- _Source document_:
——
Chrysler may join GM, Ford in making cuts

Alisa Roth Feb 5, 2007

Chrysler may join GM, Ford in making cuts

Alisa Roth Feb 5, 2007

KAI RYSSDAL: Next time you find yourself in a Ford dealership, take a close second look at the guy trying to seal the deal, cause it might be Ford CEO Alan Mulally.

Over the weekend, Mulally was giving a speech to a national dealer’s association. One of ’em invited him to spend a couple of days on the sales floor.Mulally said it was “cool” that they know he likes to spend time with his customers.

The troubles that Ford and General Motors are having are pretty well-known. Until about a year ago, DaimlerChrysler was the bright spot among Detroit’s Big Three automakers. But lately, even the German-American company’s been struggling.

Today, the Detroit News reports DaimlerChrysler’s putting together a major restructuring plan. Marketplace’s Alisa Roth explains we’ll know a whole lot more next week.

ALISA ROTH: Chrysler’s not talking till Valentine’s Day. That’s when the company releases its earnings report — and details of the restructuring.

But word on the street is that Chrysler’s looking at job and plant cuts much like those at rivals GM and Ford.

Chrysler already went through a major restructuring about seven years ago. So for awhile, it was cruising along. Even when GM and Ford were suffering.

Greg Gardner

of Harbour Consulting

says American drivers’ tastes have changed. And now all of the big three automakers are facing the same challenge.

GREG GARDNER: Chrysler’s trying to adjust to the change in type of vehicles that are growing in demand, principally midsize and smaller crossover and passenger car-type vehicles . . . and away from midsize and larger sport utility vehicles.

He says the country’s fourth-biggest car maker’s also trying to figure out how many assembly plants — and workers — it actually needs.

But more titillating than proposed plant cuts is rumor of greater transatlantic collaboration. Word is, Mercedes and Chrysler could start sharing pieces like chassis and suspension systems.

Economist Steven Szakaly

of the Center for Automotive Research

says the company has to be careful not to dilute the cachet of the luxury brand.

STEVEN SZAKALY: Certainly, if I was thinking about buying an $80,000 Mercedes and I found out that the $35,000 Chrysler up the street was essentially the same vehicle, I . . . I might hesitate.

That kind of collaboration can work well, though. Szakaly points out that Lexus is basically a dolled-up Toyota Camry . . . with a wildly successful marketing campaign.

In New York, I’m Alisa Roth for Marketplace.
——
- _Provided information_:
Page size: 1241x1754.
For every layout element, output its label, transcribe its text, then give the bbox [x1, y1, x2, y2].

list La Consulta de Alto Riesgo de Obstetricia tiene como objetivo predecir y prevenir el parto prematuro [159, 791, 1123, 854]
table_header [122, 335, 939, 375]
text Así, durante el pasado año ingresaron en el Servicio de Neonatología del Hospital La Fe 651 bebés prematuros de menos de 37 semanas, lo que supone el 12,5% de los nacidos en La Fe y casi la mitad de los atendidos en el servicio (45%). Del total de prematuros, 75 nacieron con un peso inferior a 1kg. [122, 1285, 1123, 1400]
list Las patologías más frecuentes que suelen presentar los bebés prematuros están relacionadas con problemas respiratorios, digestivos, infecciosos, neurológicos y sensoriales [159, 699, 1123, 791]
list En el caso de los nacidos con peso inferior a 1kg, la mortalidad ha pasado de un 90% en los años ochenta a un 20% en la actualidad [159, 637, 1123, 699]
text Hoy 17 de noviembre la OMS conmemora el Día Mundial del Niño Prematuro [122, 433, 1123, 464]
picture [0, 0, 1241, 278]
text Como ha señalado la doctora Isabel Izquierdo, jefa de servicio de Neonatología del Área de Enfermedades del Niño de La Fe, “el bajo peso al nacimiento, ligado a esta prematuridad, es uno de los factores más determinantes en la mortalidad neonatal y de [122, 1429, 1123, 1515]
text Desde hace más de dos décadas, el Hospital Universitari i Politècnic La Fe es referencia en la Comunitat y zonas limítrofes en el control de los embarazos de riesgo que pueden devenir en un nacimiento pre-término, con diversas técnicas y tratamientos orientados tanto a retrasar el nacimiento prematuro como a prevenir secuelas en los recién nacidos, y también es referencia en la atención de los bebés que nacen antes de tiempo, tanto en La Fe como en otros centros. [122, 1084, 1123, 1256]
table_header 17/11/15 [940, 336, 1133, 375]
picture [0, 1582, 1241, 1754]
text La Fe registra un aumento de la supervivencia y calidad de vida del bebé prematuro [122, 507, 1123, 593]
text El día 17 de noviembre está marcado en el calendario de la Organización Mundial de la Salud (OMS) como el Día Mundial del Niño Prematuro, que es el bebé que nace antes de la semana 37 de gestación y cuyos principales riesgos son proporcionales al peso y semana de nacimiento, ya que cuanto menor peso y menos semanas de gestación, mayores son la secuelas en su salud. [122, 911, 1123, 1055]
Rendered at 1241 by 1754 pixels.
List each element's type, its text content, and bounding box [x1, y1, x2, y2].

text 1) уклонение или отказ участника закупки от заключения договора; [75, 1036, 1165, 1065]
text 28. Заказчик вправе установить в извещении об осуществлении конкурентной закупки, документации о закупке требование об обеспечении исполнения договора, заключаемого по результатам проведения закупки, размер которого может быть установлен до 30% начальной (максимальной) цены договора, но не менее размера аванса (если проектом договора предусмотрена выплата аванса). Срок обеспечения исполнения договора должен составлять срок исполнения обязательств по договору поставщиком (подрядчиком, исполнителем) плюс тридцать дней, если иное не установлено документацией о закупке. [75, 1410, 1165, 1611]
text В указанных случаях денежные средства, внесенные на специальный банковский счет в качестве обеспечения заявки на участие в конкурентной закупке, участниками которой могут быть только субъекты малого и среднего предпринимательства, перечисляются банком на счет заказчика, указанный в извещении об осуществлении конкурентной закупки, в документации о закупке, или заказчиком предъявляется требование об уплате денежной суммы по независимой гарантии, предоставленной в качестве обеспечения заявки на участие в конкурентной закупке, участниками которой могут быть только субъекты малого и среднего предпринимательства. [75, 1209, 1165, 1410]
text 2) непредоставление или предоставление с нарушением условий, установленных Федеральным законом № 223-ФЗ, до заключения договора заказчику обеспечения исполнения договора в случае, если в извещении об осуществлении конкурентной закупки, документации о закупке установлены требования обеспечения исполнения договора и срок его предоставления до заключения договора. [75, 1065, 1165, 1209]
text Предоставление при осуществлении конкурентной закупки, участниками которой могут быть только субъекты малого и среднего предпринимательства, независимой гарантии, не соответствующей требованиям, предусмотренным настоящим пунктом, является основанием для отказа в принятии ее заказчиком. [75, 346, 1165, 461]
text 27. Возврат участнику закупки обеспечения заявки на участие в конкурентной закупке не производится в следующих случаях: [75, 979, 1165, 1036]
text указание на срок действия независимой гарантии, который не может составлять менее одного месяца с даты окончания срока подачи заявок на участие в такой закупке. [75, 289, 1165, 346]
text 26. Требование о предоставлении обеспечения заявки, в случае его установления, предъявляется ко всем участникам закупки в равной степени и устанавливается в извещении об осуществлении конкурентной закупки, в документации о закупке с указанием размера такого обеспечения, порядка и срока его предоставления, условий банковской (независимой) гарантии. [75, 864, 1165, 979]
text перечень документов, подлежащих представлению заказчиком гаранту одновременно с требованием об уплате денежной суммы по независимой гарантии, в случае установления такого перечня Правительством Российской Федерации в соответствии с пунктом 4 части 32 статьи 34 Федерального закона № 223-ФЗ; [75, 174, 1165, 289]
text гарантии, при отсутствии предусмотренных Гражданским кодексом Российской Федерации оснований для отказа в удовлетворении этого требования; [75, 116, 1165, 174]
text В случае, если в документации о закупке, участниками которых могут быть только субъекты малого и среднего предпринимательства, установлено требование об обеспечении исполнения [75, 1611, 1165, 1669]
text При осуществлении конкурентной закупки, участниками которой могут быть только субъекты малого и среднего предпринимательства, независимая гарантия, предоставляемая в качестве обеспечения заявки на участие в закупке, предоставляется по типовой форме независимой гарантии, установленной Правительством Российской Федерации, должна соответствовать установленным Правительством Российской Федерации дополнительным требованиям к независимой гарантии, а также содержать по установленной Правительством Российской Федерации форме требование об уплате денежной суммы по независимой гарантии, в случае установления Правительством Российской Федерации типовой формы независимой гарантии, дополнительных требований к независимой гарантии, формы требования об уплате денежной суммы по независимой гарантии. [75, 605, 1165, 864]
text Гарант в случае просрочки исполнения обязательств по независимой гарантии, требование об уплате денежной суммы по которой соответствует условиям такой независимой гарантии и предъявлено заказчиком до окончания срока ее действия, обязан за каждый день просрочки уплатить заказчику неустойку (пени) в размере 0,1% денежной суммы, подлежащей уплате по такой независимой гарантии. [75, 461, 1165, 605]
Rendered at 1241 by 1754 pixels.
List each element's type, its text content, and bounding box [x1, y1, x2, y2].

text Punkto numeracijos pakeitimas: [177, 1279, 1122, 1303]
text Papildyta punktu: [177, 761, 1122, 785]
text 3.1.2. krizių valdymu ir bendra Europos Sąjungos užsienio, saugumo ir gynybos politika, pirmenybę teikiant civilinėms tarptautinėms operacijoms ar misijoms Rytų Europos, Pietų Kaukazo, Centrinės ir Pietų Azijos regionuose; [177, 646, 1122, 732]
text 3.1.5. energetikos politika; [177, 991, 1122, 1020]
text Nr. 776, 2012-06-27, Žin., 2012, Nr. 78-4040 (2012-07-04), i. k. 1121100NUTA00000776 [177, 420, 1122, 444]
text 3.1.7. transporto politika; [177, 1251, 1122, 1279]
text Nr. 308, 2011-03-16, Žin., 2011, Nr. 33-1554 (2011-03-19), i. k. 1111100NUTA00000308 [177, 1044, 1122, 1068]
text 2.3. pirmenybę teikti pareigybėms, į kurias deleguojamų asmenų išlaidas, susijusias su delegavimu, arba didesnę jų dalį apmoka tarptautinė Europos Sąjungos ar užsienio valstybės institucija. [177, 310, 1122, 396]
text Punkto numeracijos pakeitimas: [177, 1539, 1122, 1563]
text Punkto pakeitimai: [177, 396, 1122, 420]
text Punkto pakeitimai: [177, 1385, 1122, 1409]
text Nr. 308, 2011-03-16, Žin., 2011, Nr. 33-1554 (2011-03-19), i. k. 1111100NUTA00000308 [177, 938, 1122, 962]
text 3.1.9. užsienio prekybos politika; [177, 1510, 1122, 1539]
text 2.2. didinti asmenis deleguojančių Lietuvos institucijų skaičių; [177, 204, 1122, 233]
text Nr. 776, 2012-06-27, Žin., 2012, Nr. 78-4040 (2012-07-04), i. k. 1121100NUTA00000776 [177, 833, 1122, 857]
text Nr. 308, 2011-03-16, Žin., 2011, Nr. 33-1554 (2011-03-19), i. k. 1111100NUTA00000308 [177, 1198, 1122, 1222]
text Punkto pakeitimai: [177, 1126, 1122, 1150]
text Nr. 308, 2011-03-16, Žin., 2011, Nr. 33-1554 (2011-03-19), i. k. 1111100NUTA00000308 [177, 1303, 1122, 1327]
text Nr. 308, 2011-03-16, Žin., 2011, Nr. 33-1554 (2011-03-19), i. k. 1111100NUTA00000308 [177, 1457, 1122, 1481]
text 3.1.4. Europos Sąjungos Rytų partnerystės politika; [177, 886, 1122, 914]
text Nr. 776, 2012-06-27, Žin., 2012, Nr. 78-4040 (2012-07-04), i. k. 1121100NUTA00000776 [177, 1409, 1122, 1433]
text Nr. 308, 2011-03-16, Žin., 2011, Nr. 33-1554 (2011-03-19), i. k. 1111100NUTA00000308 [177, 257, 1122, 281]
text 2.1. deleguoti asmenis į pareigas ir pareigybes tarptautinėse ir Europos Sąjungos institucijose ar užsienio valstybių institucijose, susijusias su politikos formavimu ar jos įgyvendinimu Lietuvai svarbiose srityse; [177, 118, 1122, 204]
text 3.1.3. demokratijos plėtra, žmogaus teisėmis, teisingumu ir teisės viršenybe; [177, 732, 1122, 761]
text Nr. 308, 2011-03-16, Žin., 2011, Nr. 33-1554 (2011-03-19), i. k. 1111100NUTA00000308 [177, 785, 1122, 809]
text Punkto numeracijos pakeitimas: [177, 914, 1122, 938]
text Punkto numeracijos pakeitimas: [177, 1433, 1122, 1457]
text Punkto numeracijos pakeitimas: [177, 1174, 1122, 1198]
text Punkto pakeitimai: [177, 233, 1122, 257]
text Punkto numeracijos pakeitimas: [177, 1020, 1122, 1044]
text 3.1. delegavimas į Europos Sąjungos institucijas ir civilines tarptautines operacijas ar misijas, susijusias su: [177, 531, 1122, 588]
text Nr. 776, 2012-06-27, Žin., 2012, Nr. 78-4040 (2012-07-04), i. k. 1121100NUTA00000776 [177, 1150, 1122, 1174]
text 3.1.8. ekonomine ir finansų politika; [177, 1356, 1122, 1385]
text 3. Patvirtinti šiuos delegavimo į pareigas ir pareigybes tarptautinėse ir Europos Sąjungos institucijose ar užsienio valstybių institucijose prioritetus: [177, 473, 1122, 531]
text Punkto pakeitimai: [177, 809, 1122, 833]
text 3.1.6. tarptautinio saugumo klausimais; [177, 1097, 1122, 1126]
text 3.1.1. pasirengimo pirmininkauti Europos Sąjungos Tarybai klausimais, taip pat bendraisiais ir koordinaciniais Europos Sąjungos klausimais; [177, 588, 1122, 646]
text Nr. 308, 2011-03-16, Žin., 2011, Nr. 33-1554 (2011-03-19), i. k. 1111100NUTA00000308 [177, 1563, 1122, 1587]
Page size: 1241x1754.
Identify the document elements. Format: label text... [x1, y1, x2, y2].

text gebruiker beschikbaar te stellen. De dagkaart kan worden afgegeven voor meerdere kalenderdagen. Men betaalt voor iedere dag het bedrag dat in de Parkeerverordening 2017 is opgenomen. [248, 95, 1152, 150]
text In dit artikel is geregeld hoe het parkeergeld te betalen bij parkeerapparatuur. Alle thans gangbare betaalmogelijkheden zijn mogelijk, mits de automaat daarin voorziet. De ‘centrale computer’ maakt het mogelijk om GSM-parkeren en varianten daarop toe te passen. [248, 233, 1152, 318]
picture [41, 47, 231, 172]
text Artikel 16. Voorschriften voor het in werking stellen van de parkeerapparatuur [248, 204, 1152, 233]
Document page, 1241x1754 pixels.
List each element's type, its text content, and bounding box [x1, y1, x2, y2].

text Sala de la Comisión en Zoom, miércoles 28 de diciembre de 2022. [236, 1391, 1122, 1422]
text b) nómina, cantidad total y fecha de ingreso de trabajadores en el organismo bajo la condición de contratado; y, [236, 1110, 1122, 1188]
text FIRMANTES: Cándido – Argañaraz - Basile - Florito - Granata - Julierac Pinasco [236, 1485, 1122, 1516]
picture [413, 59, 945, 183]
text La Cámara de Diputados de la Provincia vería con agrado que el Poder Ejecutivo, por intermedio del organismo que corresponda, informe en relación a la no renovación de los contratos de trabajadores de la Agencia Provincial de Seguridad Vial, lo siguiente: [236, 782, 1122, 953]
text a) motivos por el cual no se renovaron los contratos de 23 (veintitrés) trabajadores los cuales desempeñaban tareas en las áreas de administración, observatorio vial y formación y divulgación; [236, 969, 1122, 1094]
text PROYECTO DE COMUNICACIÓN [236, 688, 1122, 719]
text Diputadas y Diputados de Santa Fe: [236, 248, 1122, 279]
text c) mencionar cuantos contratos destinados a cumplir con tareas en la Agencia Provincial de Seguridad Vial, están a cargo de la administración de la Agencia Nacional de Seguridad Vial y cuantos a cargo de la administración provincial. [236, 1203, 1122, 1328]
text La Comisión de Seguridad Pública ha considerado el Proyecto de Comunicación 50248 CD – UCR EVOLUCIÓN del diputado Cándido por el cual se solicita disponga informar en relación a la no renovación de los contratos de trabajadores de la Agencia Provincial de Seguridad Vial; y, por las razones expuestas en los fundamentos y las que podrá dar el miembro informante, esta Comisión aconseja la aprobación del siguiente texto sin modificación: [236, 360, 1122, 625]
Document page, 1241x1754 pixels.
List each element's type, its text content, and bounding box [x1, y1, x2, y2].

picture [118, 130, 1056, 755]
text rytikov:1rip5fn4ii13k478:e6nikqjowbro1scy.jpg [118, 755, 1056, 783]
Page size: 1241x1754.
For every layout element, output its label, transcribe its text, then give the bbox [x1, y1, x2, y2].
——
- _Requirement 1_: In the Chrysler transcript, on what day will Chrysler release its earnings report and the details of its restructuring?
- _Requirement 2_: Set down, word for word, the portion of the Chrysler transcript that opens with the words containing "Economist Steven Szakaly" and closes with "Roth for Marketplace.".

- _Answer section 1_: Valentine's Day

- _Answer section 2_:
Economist Steven Szakaly

of the Center for Automotive Research

says the company has to be careful not to dilute the cachet of the luxury brand.

STEVEN SZAKALY: Certainly, if I was thinking about buying an $80,000 Mercedes and I found out that the $35,000 Chrysler up the street was essentially the same vehicle, I . . . I might hesitate.

That kind of collaboration can work well, though. Szakaly points out that Lexus is basically a dolled-up Toyota Camry . . . with a wildly successful marketing campaign.

In New York, I’m Alisa Roth for Marketplace.